Source document
= Beginning of Section =

This repository contains only one function. It takes 2 dataframes and a list of string corresponding to the primary keys and compute 3 dataframes: the new rows, the deleted rows and the updated rows.
To use it:
val pks = Set("id", "id2")
val values = Seq(
(8, 1, "bat", "2"),
(64, 1, "mouse", "2"),
(-27, 1, "horse", "3")
)
val values2 = Seq(
(8, 1, "bat", "1"),
(63, 1, "mouse", "2"),
(-27, 1, "horse", "3")
)
val (newRows, deleteRows, updateRows) = DiffDataframe.diff(values.toDF("id", "id2", "word", "data"),
values2.toDF("id", "id2", "word", "data"), pks)

= End of Section =

Problem statement
From the dataframe diff description, copy word for word the part that begins with the words containing "This repository contains" and ends with "the updated rows.".

Pixel coordinate listings

= Beginning of Section =

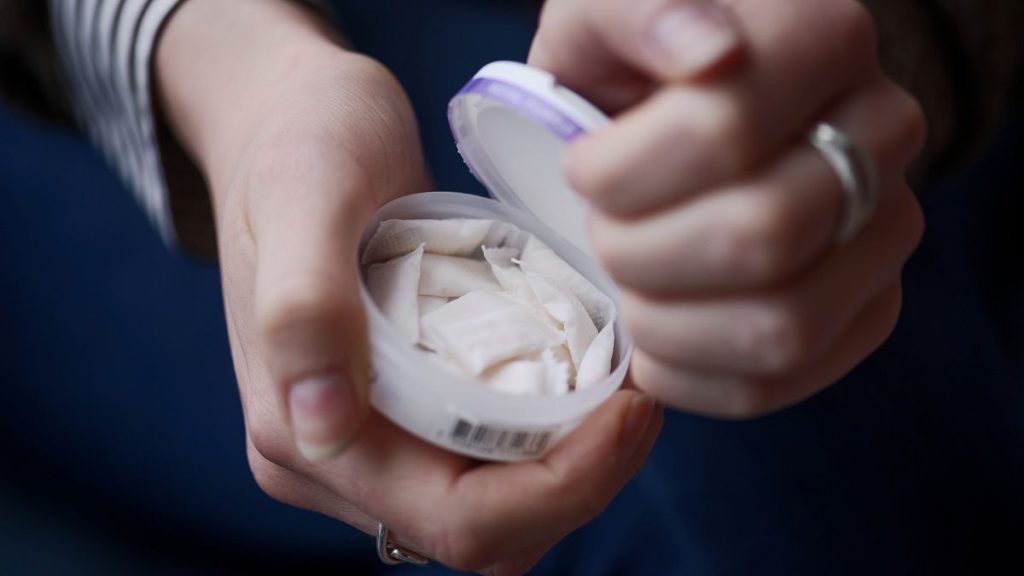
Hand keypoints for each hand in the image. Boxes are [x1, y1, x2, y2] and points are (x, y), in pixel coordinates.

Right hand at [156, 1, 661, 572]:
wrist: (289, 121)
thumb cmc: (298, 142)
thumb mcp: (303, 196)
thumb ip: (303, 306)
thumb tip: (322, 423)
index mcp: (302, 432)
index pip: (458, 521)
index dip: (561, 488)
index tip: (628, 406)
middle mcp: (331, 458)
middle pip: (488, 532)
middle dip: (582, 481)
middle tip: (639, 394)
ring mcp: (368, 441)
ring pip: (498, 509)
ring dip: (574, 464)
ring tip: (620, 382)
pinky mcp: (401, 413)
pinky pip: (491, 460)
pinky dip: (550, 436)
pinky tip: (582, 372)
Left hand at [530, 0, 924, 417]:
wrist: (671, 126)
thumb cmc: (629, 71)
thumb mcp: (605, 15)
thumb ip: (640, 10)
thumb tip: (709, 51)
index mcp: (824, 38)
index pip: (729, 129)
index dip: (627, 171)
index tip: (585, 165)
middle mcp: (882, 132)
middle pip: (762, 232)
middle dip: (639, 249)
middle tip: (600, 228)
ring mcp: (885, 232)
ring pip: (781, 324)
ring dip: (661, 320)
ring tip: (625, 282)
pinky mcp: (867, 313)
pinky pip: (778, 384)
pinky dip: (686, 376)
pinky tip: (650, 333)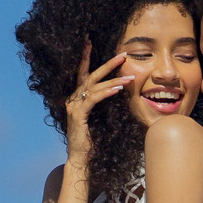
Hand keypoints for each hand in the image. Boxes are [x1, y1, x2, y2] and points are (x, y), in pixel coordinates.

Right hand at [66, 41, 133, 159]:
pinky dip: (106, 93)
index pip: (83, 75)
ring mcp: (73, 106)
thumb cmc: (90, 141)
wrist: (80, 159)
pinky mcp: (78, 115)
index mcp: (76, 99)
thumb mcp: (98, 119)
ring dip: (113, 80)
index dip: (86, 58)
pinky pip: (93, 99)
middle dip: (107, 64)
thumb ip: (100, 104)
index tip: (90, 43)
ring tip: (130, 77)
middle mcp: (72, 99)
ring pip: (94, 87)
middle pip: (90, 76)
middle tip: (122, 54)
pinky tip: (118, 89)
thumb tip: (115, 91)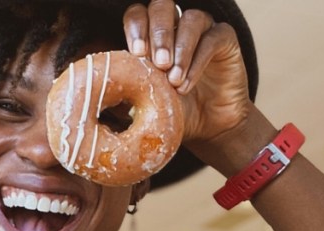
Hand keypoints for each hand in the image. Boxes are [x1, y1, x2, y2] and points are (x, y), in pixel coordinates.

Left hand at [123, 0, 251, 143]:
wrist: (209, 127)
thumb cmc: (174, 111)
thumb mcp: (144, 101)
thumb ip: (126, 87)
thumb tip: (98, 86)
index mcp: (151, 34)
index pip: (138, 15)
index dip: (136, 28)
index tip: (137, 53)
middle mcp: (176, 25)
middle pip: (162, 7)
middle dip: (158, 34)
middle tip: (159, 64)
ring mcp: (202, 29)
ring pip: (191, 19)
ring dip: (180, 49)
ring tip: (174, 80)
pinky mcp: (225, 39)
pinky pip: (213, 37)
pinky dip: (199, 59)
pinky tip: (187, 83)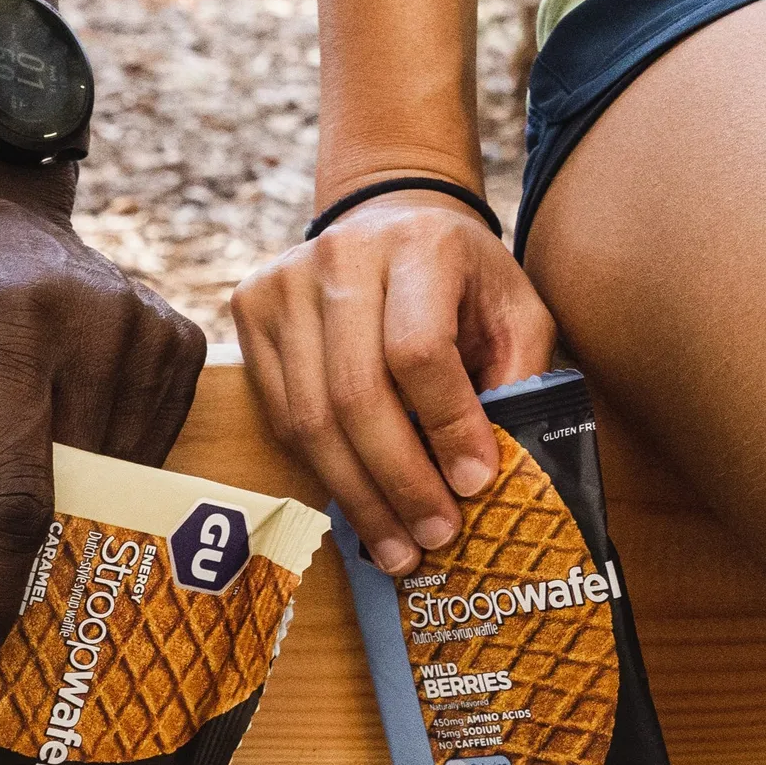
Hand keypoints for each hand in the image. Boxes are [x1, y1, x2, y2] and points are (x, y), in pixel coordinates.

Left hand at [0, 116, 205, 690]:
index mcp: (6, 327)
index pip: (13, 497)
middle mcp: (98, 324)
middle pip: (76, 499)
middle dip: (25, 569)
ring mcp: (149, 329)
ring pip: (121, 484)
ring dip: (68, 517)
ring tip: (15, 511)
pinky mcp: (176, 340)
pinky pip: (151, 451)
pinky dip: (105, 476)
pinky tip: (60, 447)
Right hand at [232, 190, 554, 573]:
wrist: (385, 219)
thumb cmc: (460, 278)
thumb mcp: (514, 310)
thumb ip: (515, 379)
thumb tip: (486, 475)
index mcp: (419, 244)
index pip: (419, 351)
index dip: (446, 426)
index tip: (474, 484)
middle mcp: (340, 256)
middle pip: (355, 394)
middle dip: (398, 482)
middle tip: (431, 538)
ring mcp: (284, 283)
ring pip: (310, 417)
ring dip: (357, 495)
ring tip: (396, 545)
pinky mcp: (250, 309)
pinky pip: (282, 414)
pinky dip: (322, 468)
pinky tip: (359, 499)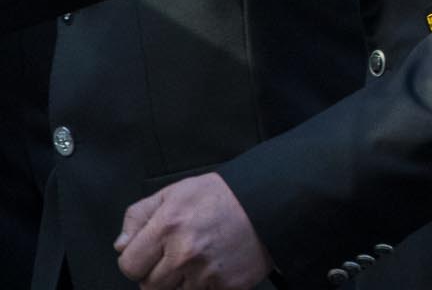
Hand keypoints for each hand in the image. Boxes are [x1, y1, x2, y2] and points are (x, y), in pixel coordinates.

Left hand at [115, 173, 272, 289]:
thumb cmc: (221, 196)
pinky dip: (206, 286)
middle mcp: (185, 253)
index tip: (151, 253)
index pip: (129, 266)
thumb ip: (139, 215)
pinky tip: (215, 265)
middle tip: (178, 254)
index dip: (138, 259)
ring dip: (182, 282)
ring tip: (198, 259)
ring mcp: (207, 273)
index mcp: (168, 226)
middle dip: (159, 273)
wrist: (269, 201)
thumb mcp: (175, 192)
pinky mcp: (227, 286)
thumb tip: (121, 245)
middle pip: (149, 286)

= End of Section =

Response below
This repository contains only one function. It takes 2 dataframes and a list of string corresponding to the primary keys and compute 3 dataframes: the new rows, the deleted rows and the updated rows.